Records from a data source

------------------------

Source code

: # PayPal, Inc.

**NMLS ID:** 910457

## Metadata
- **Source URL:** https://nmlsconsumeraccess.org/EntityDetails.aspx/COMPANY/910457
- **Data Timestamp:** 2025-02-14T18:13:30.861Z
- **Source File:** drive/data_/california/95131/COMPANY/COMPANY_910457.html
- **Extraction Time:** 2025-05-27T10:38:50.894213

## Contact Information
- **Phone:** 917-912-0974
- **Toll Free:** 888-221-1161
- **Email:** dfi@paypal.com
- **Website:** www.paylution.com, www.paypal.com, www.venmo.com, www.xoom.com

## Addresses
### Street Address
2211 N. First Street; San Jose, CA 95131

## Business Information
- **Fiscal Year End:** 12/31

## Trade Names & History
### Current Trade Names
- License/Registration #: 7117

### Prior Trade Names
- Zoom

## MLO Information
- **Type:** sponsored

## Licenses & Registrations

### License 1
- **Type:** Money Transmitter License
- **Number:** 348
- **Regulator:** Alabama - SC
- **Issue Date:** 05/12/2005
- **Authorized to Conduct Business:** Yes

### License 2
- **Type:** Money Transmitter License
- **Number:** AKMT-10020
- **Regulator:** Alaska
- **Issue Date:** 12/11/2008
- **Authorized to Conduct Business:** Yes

------------------------

**WORK TO BE COMPLETED**
The records above are to be copied in full, exactly as written.

**RESPONSE FOR THIS EXERCISE**
Source code

: # PayPal, Inc.

**NMLS ID:** 910457

## Metadata
- **Source URL:** https://nmlsconsumeraccess.org/EntityDetails.aspx/COMPANY/910457
- **Data Timestamp:** 2025-02-14T18:13:30.861Z
- **Source File:** drive/data_/california/95131/COMPANY/COMPANY_910457.html
- **Extraction Time:** 2025-05-27T10:38:50.894213

## Contact Information
- **Phone:** 917-912-0974
- **Toll Free:** 888-221-1161
- **Email:** dfi@paypal.com
- **Website:** www.paylution.com, www.paypal.com, www.venmo.com, www.xoom.com

## Addresses
### Street Address
2211 N. First Street; San Jose, CA 95131

## Business Information
- **Fiscal Year End:** 12/31

## Trade Names & History
### Current Trade Names
- License/Registration #: 7117

### Prior Trade Names
- Zoom

## MLO Information
- **Type:** sponsored

## Licenses & Registrations

### License 1
- **Type:** Money Transmitter License
- **Number:** 348
- **Regulator:** Alabama - SC
- **Issue Date:** 05/12/2005
- **Authorized to Conduct Business:** Yes

### License 2
- **Type:** Money Transmitter License
- **Number:** AKMT-10020
- **Regulator:** Alaska
- **Issue Date:** 12/11/2008
- **Authorized to Conduct Business:** Yes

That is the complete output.